New York

I-Team: Long Island Woman Recovering From Heart Surgery Evicted From House She Thought She Owned

Legal experts say you can avoid the same problems if you hire your own attorney and title company to do the property research

What to Know

  • A Long Island woman is scrambling to find a new home after she was evicted from the house she thought she owned
  • Juliette Devonish had a deed and spent tens of thousands of dollars renovating the house -- it turns out the deed was worthless
  • Legal experts say you can avoid the same problems as Devonish if you hire your own attorney and title company to do the property research

Juliette Devonish is scrambling to find a place to live after the Long Island woman received an eviction notice for a house she thought she owned. 

“It’s so nice now you got a yard to play in,” Devonish, of Freeport, told her 4-year-old granddaughter as she rode her scooter on a recent sunny afternoon. 

Devonish says she signed a deed in May 2017 with Ramel Smith, also of Freeport, who presented himself as the owner of the house. She says she gave him at least $40,000 as a down payment. 

“The house was a mess. I was told it was empty for eight years,” said Devonish. “I thought, okay I’ll fix it up.” 

Devonish says she spent tens of thousands of dollars renovating the house -- it needed sheetrock and floors. She began to work on the kitchen when she started receiving papers from banks with other people’s names on it. She also wasn’t getting mortgage or tax statements so she asked Smith. 

"I took him the papers and he said, 'Don’t worry about it, everything will be okay,'" Devonish recalls. 

But Devonish soon learned the deed was worthless and the house was in foreclosure. Devonish acknowledges her single biggest mistake was not using her own attorney and letting Smith handle all the paperwork. 

“What she got from Ramel Smith is a quitclaim deed. It’s sort of a non promise or a non guarantee of anything,” explained her new attorney, William Durcan of Freeport. “Because Ramel Smith did not own the property it’s essentially a worthless document.” 

Smith declined to speak to the I-Team.

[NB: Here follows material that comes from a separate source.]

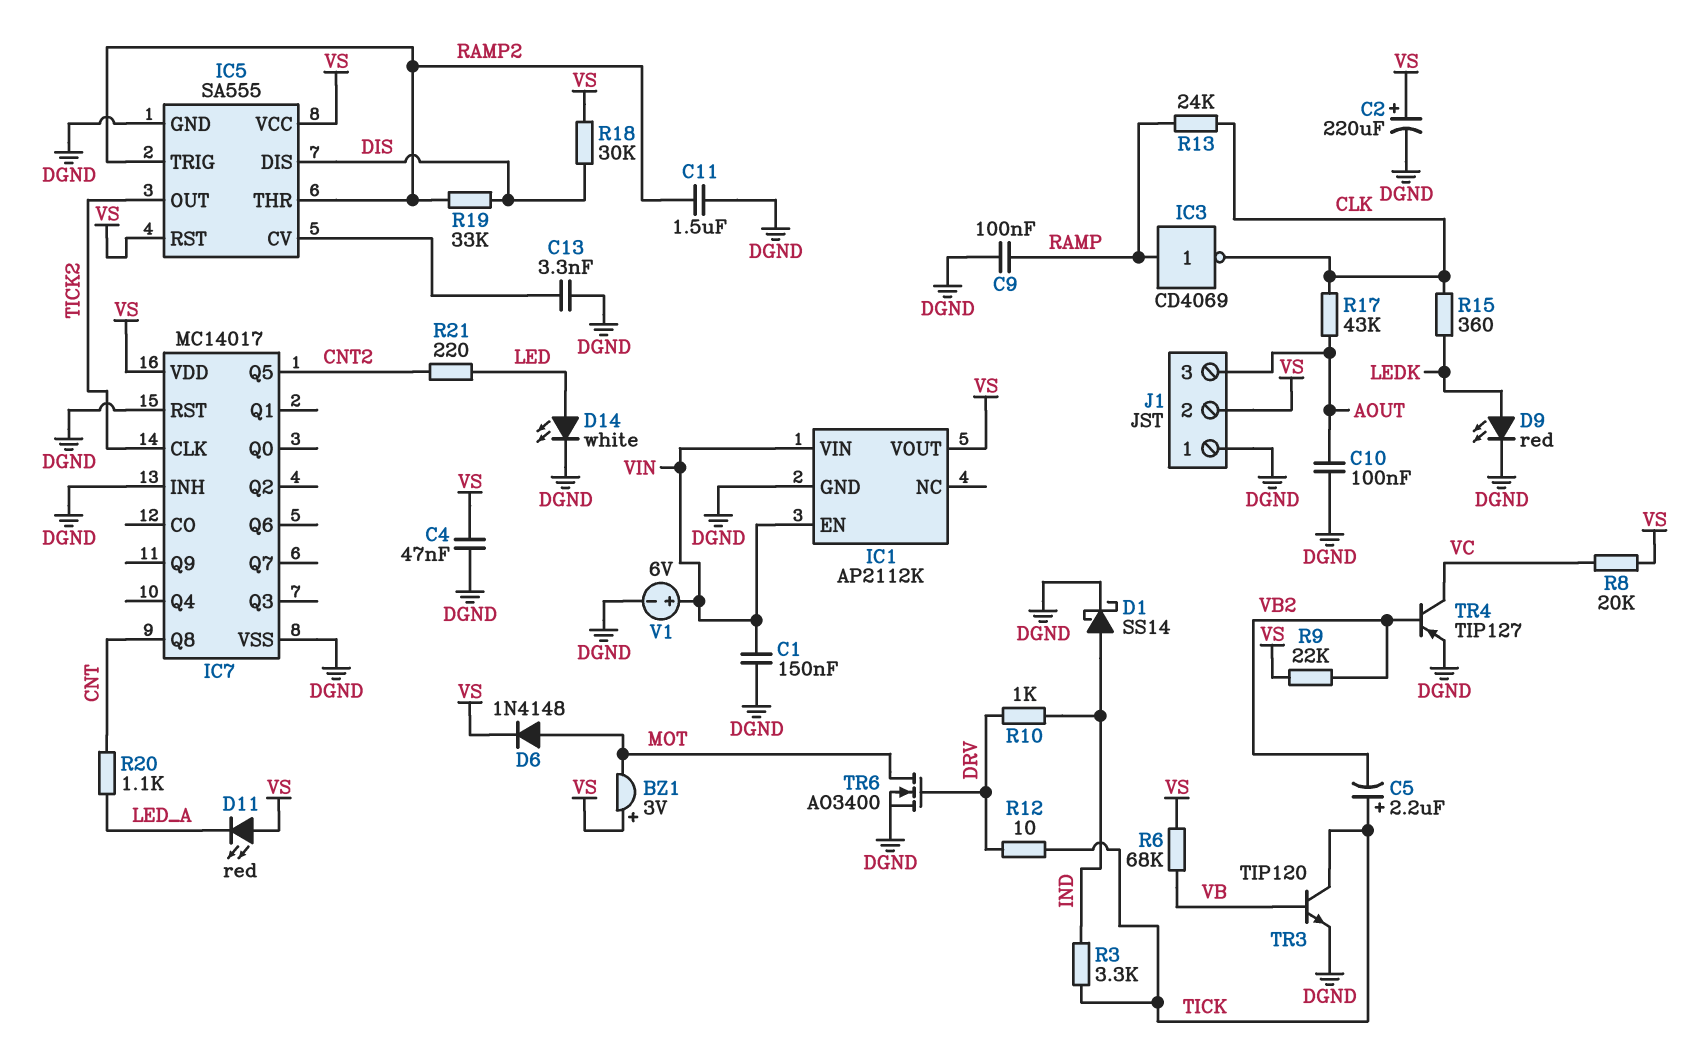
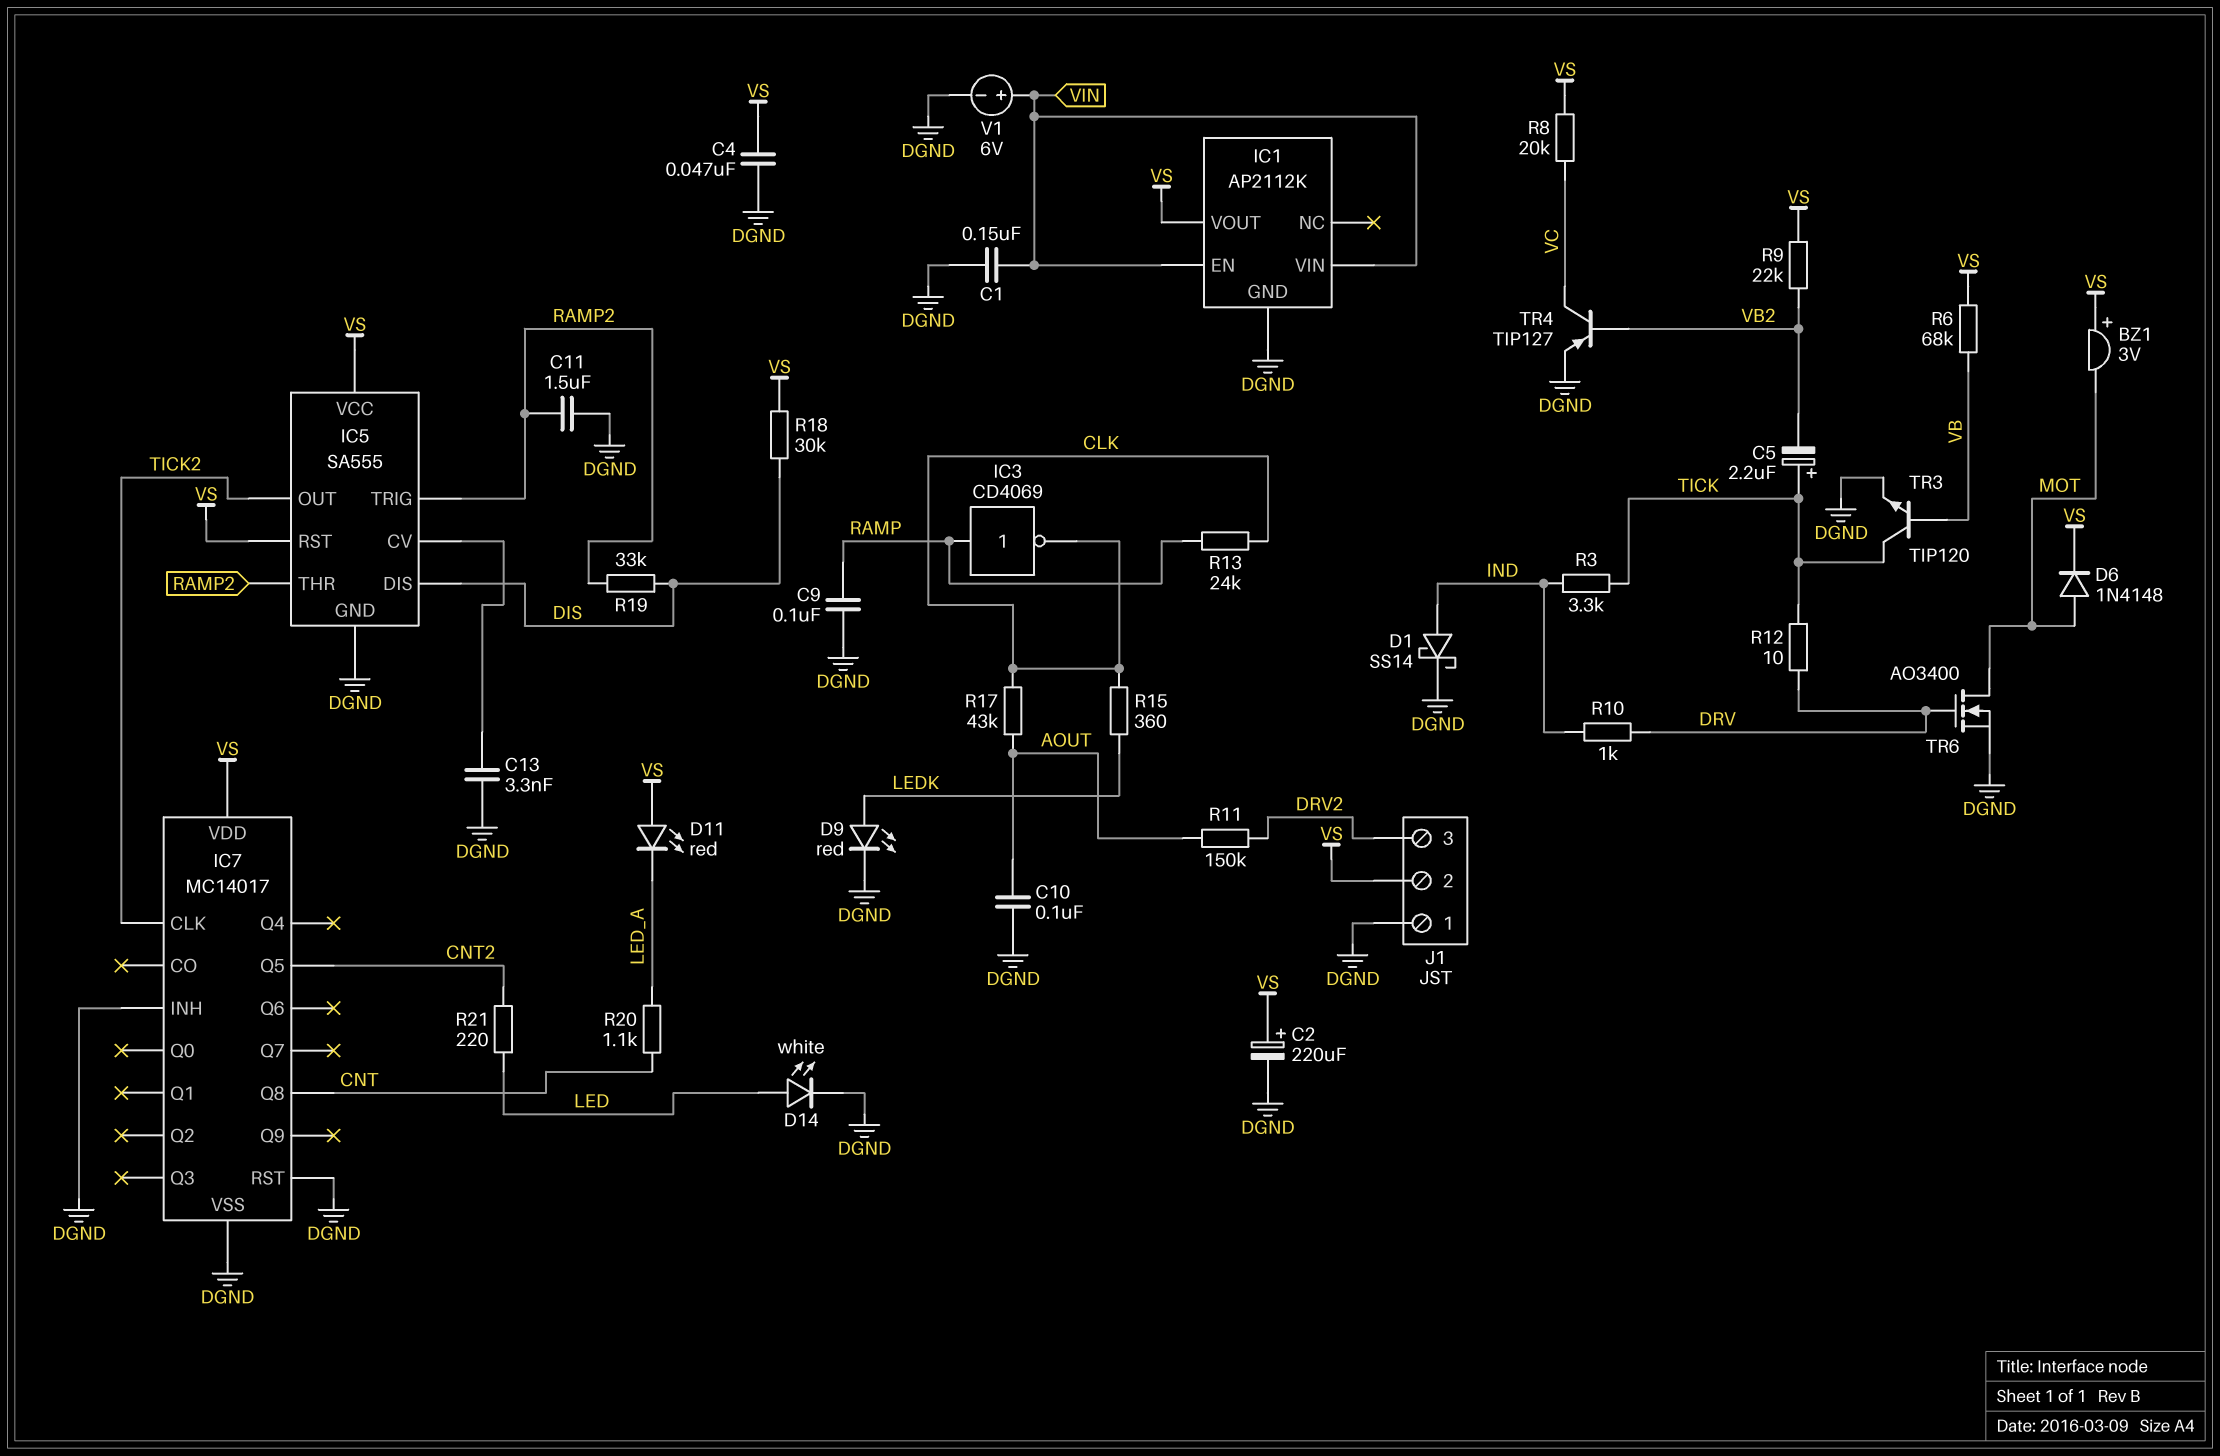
J1 pin 3: AOUT -> DRV2
R11: none -> 150k (AOUT, DRV2)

While it’s not certain it’s the same man, our investigation has uncovered several properties in Nassau County with the name Ramel Smith on the deeds. Two of those homes are in foreclosure. A third home, which in a deed signed in 2010 granted Smith the house from its owner, was involved in a civil lawsuit. A judge ordered that deed be nullified because it was a fraudulent transfer. Smith did not respond to the lawsuit.

The Nassau County clerk, Maureen O’Connell examined our documents and said she will begin an investigation. She says the clerk’s office has no legal obligation to check if a deed is real. 

“We do check when the deed is recorded that the section, block and lot number which identifies the property is accurate,” said O’Connell. 

O’Connell says there is a new service homeowners can register for that will alert them anytime a document is filed for their property. 

Durcan is fighting to keep Devonish in the house as long as possible. She recently underwent heart surgery and is having trouble finding a place for her and her granddaughter to live.

“I feel really duped,” said Devonish.  “I feel duped, stupid, everything.”

Freeport police say they turned the case over to the Nassau County district attorney’s office in April 2018. The DA’s office says they are investigating. Legal experts say you can avoid the same problems as Devonish if you hire your own attorney and title company to do the property research.